Exercise materials START
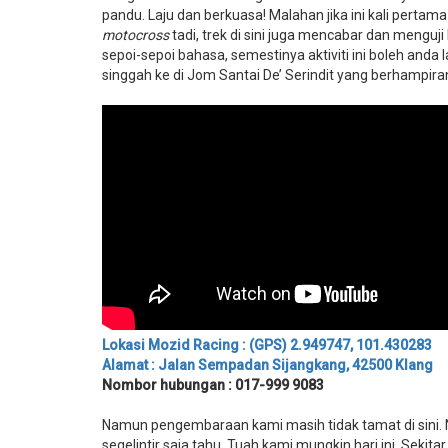
pandu. Laju dan berkuasa! Malahan jika ini kali pertam
motocross
tadi, trek di sini juga mencabar dan menguj
sepoi-sepoi bahasa, semestinya aktiviti ini boleh an
singgah ke di Jom Santai De’ Serindit yang berhampir
Lokasi Mozid Racing : (GPS)
2.949747, 101.430283
Alamat : Jalan Sempadan Sijangkang, 42500 Klang
Nombor hubungan : 017-999 9083
Namun pengembaraan kami masih tidak tamat di sini. N
segelintir saja tahu. Tuah kami mungkin hari ini. Seki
Exercise materials END
== Task to complete ==
Please print every line of text read from the items above, reproducing each one character for character, and leave the pictures out of your answer.

== Task result ==
pandu. Laju dan berkuasa! Malahan jika ini kali pertam
motocross
tadi, trek di sini juga mencabar dan menguj
sepoi-sepoi bahasa, semestinya aktiviti ini boleh an
singgah ke di Jom Santai De’ Serindit yang berhampir
Lokasi Mozid Racing : (GPS)
2.949747, 101.430283
Alamat : Jalan Sempadan Sijangkang, 42500 Klang
Nombor hubungan : 017-999 9083
Namun pengembaraan kami masih tidak tamat di sini. N
segelintir saja tahu. Tuah kami mungkin hari ini. Seki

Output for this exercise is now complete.